The protesters also tried to heckle him, but several BJP activists and cops intervened.

“Hindus are being killed in Muslim-majority Kashmir under the BJP rule. Twenty-two Hindus, including Kashmiri Pandits, Dogra Hindus and outsiders, have been killed in the past and several injured by (bullet) shots,” former Samba MLA Yashpal Kundal said.

In Jammu city, BJP student wing Akhil Bharatiya Vidyarthi Parishad (ABVP), Dogra Front, Kashmiri Pandits Front and Bajrang Dal, also staged protests against the killing.

Emotions run high at cremation of schoolteacher

Rajni Bala, a government school teacher who was killed by terrorists in Jammu and Kashmir’s Kulgam district, was cremated here on Wednesday, amid an outpouring of grief and anger.

Slogans of “Rajni Bala Amar Rahe, Amar Rahe” rent the air as her husband, Raj Kumar, lit the pyre and a sea of mourners bid a tearful farewell to her.

At her home in Nanke Chak village, Bala’s parents and in-laws were inconsolable.
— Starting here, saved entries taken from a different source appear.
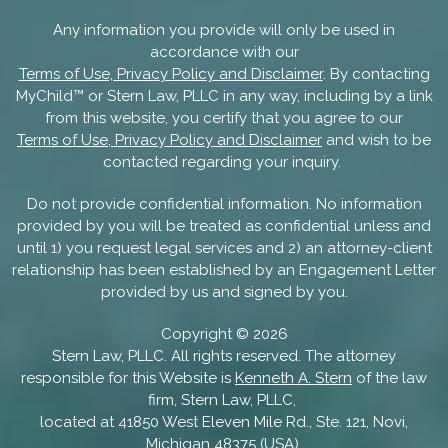
Any information you provide will only be used in
accordance with our
Terms of Use, Privacy Policy and Disclaimer
. By contacting
MyChild™ or Stern Law, PLLC in any way, including by a link
from this website, you certify that you agree to our
Terms of Use, Privacy Policy and Disclaimer
and wish to be
contacted regarding your inquiry.
Do not provide confidential information. No information
provided by you will be treated as confidential unless and
until 1) you request legal services and 2) an attorney-client
relationship has been established by an Engagement Letter
provided by us and signed by you.
Copyright ©
2026
Stern Law, PLLC. All rights reserved. The attorney
responsible for this Website is
Kenneth A. Stern
of the law
firm, Stern Law, PLLC,
located at 41850 West Eleven Mile Rd., Ste. 121, Novi,
Michigan 48375 (USA).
Bala, who was posted at a Government High School in Kulgam’s Gopalpora, was shot dead by militants on Tuesday.

Kumar, also a government school teacher, said in view of the targeted killings of Hindus in the Valley, he and his wife had repeatedly requested the administration to transfer her to a safer area.

His and his wife’s transfer orders came on Monday night. Tuesday was supposed to be Bala’s last day at the school in Gopalpora, he said.

“I had given an application to the chief education officer of Kulgam. We told him that the school is not safe for my wife but he did not do anything,” Kumar alleged.

As nothing happened despite having submitted multiple applications to the CEO, he said, he and his wife met the Director of School Education in Srinagar on Monday.

“We requested him to post us in the same school and gave him its name. Both of us were transferred to that school on Monday night,” Kumar said.

“Had the administration transferred her to a safer place earlier, she might have been alive today. Just a day after her transfer order came, she was killed by terrorists,” he told reporters.

He said his wife was shot dead minutes after he dropped her off at her school.

“I dropped her off at her school and went back to my school. Later, I was informed that my wife was shot at and she died on the spot,” he said.

Kumar said Hindus are soft targets in Kashmir and the administration should relocate all of them to safer places.

Those who joined Bala’s final journey also demanded protection for Hindu employees serving in the Kashmir Valley.

Villagers demanded that a school in Nanke Chak be named after Bala.

“We demand that the school in the village be named after Rajni Bala and the transfer policy be reviewed to transfer Hindus out of Kashmir. Kashmir is not a safe place for Hindu employees,” said a villager Narinder Kumar.

Besides her husband, Bala is survived by her 13-year-old daughter.